Saturday January 27, Vitrolles. It took ten hours to get to Charlie Jazz’s mill, as the farmers, up against the type of agriculture imposed on them by “supermarkets”, with its modes of exploitation in the literal and figurative sense, began blocking roads, lanes and accesses. Nothing, or almost nothing, gets through, but all goes well, everyone greets and supports each other, and Hunter Lucy in the Sky with Diamonds, Florian Nastoragesec, Yoram Rosilio le clair lascar, Mikel Saint Patrick was not a Saint but a Druid Avery revise their witticisms, polish their vocal chords (William DeVaughn sings well “with a gangsta lean” on Be Thankful for What You Got). They’ll do the same in the mill. They’ll have a wild party, with role reversals and revolutionary provocations, and Ellingtonian tongues too.
Sunday January 28, Germigny-L’Exempt. It’s as if Luis, the intrepid 12-year-old saxophonist who appeared in the former Chartreuse barn, had paved the way for the former Luisant barn. But there, in the past, there were rockets and mortars, all the tools of the artificers who live next door and who now open their doors to improvisers, precisely those who practice this art with a form of meticulousness and a thousand forms of abandon. Tomorrow we’ll visit a canal bridge and the Bec d’Allier, where the Allier and Loire rivers meet. Two or four wild rivers with saxophones, double bass and drums.

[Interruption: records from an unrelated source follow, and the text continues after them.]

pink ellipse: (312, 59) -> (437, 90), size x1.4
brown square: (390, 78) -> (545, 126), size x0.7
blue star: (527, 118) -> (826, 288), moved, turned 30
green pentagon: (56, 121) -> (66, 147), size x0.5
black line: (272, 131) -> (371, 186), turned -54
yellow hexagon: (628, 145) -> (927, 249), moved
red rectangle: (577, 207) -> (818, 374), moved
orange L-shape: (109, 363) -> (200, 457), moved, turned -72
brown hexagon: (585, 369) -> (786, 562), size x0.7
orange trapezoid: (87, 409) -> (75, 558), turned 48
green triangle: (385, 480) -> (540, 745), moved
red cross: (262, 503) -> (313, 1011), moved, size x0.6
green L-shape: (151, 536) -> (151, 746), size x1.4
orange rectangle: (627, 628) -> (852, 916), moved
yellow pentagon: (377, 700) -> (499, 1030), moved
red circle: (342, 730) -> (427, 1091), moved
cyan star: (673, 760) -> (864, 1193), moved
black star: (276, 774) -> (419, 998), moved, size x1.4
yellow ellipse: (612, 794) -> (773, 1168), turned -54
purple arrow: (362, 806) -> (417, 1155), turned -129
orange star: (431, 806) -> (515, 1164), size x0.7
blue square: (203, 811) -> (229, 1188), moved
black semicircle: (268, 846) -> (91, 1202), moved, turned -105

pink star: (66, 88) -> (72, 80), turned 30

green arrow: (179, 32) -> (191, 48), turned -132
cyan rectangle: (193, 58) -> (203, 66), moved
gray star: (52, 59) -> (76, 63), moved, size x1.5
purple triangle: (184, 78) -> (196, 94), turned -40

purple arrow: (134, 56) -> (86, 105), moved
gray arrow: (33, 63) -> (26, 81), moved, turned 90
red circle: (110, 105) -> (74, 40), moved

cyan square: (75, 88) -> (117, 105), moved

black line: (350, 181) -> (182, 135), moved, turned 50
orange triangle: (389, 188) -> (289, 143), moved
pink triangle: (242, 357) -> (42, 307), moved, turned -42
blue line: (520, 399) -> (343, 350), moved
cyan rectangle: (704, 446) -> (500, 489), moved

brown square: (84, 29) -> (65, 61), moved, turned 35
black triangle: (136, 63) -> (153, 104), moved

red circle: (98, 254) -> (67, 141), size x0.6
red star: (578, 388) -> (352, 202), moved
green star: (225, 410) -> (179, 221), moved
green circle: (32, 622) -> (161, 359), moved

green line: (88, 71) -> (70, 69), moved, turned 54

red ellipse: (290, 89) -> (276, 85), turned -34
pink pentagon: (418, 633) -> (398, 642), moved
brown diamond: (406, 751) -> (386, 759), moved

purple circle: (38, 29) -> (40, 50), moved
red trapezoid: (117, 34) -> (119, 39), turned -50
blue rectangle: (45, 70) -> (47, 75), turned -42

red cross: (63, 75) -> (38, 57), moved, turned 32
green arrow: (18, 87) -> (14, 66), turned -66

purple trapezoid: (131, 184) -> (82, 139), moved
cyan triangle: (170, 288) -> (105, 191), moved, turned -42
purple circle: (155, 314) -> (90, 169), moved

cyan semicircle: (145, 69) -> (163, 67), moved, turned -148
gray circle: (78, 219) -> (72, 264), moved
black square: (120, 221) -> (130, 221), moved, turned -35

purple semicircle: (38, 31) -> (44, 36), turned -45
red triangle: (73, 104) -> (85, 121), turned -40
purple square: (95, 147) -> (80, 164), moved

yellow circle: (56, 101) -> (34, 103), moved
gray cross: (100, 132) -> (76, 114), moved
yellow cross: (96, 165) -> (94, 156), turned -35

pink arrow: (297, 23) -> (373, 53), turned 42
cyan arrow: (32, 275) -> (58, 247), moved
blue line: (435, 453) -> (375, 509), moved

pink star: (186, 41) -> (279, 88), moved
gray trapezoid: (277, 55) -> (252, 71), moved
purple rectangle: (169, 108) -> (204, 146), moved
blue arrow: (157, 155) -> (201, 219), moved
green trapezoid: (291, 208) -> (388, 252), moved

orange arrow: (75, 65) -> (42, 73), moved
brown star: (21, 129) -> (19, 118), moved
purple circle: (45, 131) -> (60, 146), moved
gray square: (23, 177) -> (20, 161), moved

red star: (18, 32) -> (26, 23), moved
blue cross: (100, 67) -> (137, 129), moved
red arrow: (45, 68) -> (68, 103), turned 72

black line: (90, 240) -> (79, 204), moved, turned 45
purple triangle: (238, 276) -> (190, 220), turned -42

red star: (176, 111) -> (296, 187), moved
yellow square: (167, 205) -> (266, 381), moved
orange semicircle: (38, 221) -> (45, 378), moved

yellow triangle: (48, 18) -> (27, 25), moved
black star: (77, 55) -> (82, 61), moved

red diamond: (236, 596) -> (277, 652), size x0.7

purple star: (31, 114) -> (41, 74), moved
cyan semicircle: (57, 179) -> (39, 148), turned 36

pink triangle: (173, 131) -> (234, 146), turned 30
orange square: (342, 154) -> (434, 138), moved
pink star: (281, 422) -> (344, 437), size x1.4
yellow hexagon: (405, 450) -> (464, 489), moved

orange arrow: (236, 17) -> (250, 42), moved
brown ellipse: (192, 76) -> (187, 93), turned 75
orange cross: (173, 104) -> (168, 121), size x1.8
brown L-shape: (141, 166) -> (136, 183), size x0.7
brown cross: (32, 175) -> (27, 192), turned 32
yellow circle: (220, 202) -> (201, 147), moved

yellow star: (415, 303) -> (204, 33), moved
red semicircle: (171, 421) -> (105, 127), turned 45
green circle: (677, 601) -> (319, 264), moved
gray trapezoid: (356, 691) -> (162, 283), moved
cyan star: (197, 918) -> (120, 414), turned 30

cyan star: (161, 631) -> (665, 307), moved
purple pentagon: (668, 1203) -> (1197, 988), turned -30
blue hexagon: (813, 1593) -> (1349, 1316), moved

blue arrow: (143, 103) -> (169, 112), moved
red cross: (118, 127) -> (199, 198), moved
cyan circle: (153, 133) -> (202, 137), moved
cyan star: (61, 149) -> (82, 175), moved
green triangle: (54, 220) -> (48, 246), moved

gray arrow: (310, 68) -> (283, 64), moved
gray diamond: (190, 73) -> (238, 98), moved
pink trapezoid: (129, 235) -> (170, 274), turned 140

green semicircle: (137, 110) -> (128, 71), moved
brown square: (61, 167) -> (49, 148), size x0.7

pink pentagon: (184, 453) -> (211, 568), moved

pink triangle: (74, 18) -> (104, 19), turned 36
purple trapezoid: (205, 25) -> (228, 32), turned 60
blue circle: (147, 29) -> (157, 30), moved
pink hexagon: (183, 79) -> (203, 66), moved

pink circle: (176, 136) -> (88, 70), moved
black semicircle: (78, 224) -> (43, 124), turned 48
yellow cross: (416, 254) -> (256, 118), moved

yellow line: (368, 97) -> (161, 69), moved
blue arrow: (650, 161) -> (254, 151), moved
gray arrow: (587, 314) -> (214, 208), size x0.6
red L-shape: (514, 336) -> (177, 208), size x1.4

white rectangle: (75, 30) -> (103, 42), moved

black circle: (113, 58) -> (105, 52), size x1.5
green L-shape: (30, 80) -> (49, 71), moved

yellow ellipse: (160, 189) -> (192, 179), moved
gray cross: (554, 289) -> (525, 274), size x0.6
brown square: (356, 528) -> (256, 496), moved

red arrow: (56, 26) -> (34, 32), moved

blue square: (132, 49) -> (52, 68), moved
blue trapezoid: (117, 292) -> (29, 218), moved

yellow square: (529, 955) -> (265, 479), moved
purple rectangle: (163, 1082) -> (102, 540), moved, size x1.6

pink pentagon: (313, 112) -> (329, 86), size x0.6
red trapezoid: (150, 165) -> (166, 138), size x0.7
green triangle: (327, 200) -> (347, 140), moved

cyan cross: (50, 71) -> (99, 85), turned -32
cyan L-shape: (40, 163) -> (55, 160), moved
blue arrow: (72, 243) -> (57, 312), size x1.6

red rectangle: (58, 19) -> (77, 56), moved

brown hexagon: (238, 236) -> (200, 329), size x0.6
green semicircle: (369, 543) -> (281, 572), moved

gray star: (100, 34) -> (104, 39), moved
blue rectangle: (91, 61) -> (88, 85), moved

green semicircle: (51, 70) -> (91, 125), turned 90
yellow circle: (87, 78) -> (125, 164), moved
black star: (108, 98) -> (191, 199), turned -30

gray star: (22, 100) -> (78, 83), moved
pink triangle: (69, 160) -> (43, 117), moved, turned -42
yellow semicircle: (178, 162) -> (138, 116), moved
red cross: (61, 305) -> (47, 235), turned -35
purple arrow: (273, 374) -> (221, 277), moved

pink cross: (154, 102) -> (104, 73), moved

Tuesday, January 30, Nantes. Imagine two narrative arcs running in opposite directions, without ever going the other way. Imagine following the two-set concert from the beginning, with its plains of gradual river erosion, to the end, with its volcanic cirque of chiselled relief. Imagine you’re at the Pannonica, at the intersection of what Hunter Diamond, Florian Nastorg, Yoram Rosilio and Mikel Patrick Avery found there to explore and discover.
Wednesday, January 31, Pantin. For the final concert of this very first tour, at La Dynamo, we had to get behind the waterfall and waves of Frisbee Shop, the unbridled quintet that opened the evening. Pretending to be restrained and broken, wiping the slate clean of sounds, pleating the silence for a long time, keeping only the stigmata of the saffron-red sound. Access to the secret chamber.
And then there were all the encounters on the fringe. Full margin. Full heart. As early as January 19, when the crew split up: Mikel Patrick Avery and Yoram Rosilio on an expedition to the Lycée Fénelon in Brest, Hunter Diamond and Florian Nastorg on an expedition to the Collège du Château in Morlaix. The four adventurers share their visions with their young pupils. Improvised music as the art of conversation,” says Hunter. Let music be like a balloon that rises and moves between you,” suggests Mikel to the high-school musicians. There are no mistakes, only opportunities to move in new directions,” advises Florian. This will be confirmed at the end of the tour, with the students of the Cycle spécialisé jazz and Classes préparatoires à l’enseignement supérieur, at the Conservatoire à rayonnement régional (CRR) de Paris, or with the students of the Licence Musicologie of the Département de Musique de l’Université Paris 8 | Vincennes – Saint Denis. Or with a singer from Ukraine or a singer from Kurdistan, at the Atelier des Artistes en Exil (aa-e) in Paris. To improvise (on) freedom and love, as in song and as usual.